What is the limit of cosx/log(x-phi/2+1) if lim x is to phi/2
we have 0/0, so try
-sinx / (1/(x-pi/2+1))
= -1 / (1/1)
= -1
To find the limit of cos(x) / log(x - φ/2 + 1) as x approaches φ/2, we can use L'Hôpital's rule, which states that the limit of the ratio of two functions that both approach zero or infinity can be found by taking the derivative of the numerator and denominator successively, until a determinable limit is reached.
First, let's differentiate the numerator and the denominator separately.

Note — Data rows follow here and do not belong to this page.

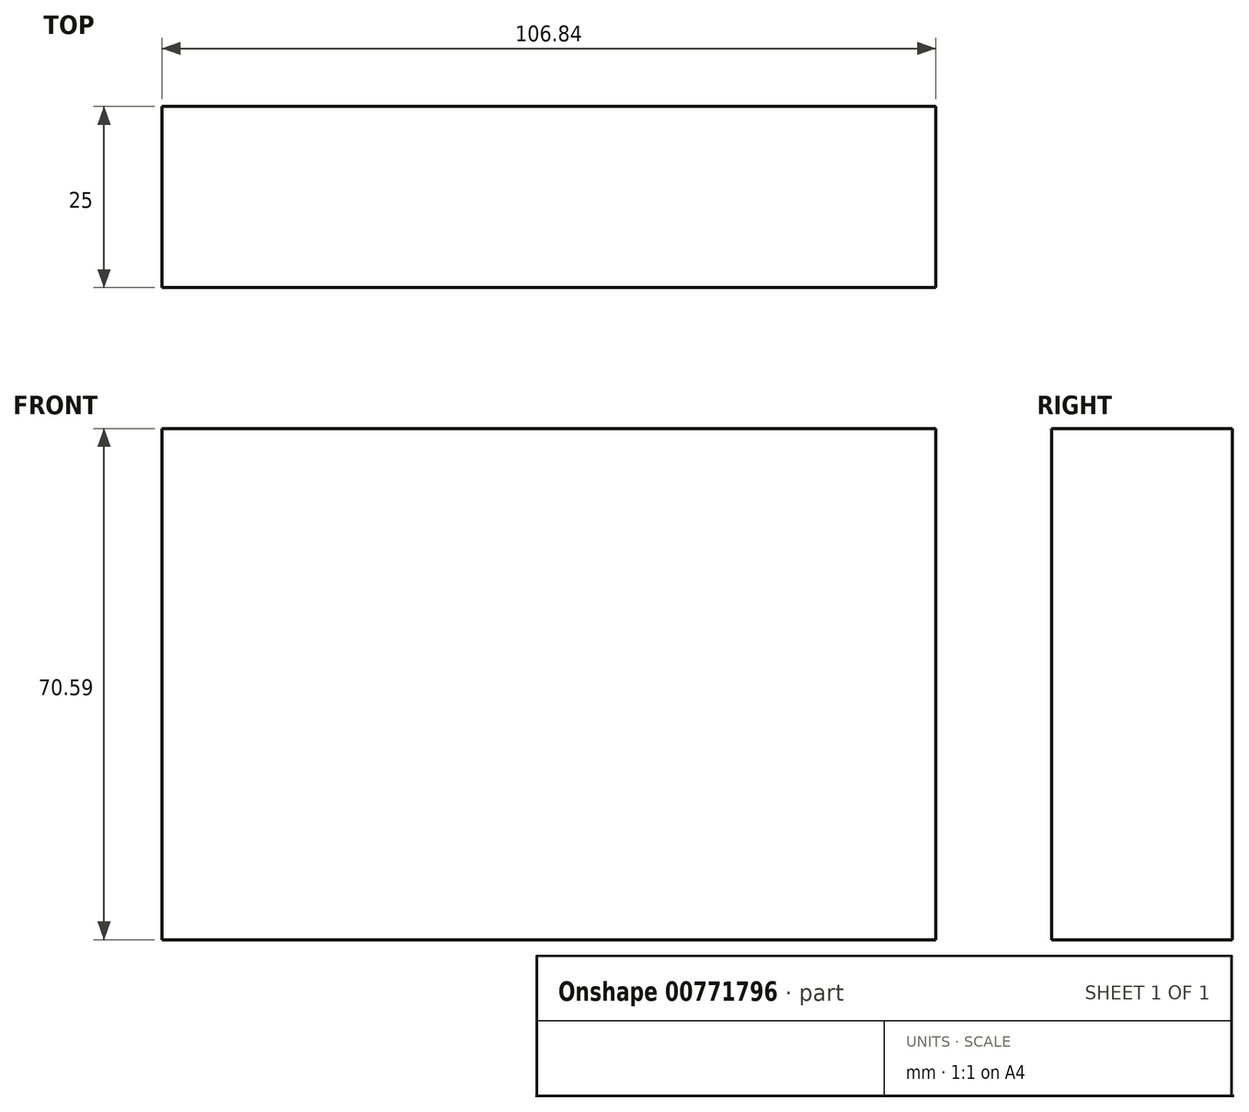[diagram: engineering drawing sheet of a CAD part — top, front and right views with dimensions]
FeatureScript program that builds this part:
annotation { "Feature Type Name" : "Feature", "Feature Type Description" : "" }
export const myFeature = defineFeature(function(context is Context, id is Id, definition is map)
    precondition{}
    {
        {
            var Q0;
            Q0=qCreatedBy(makeId("Front.planeOp"),FACE);
            var sketch = newSketch(context, id + "F0", { "sketchPlane" : qUnion([Q0])});
            skLineSegment(sketch, "E0.bottom", {"start": v(-47.06, 37.74) * mm, "end": v(59.78, 37.74) * mm});
            skLineSegment(sketch, "E0.top", {"start": v(-47.06, -32.85) * mm, "end": v(59.78, -32.85) * mm});
            skLineSegment(sketch, "E0.left", {"start": v(-47.06, 37.74) * mm, "end": v(-47.06, -32.85) * mm});
            skLineSegment(sketch, "E0.right", {"start": v(59.78, 37.74) * mm, "end": v(59.78, -32.85) * mm});
            skSolve(sketch);
        }
        {
            var Q0;
            Q0 = qSketchRegion(id + "F0", true);
            extrude(context, id + "F1", {"entities" : qUnion([Q0]), "depth" : 25 * mm, "offsetDistance" : 25 * mm});
        }
    });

The derivative of cos(x) is -sin(x), and the derivative of log(x - φ/2 + 1) is 1 / (x - φ/2 + 1).
Now, we can calculate the limit of the ratio of these derivatives as x approaches φ/2:
lim x -> φ/2 (-sin(x) / (1 / (x - φ/2 + 1)))
Simplifying this expression, we get:
lim x -> φ/2 -sin(x) * (x - φ/2 + 1)
Next, we can directly substitute φ/2 into this expression:
-sin(φ/2) * (φ/2 - φ/2 + 1) = -sin(φ/2)
Therefore, the limit of cos(x) / log(x - φ/2 + 1) as x approaches φ/2 is -sin(φ/2).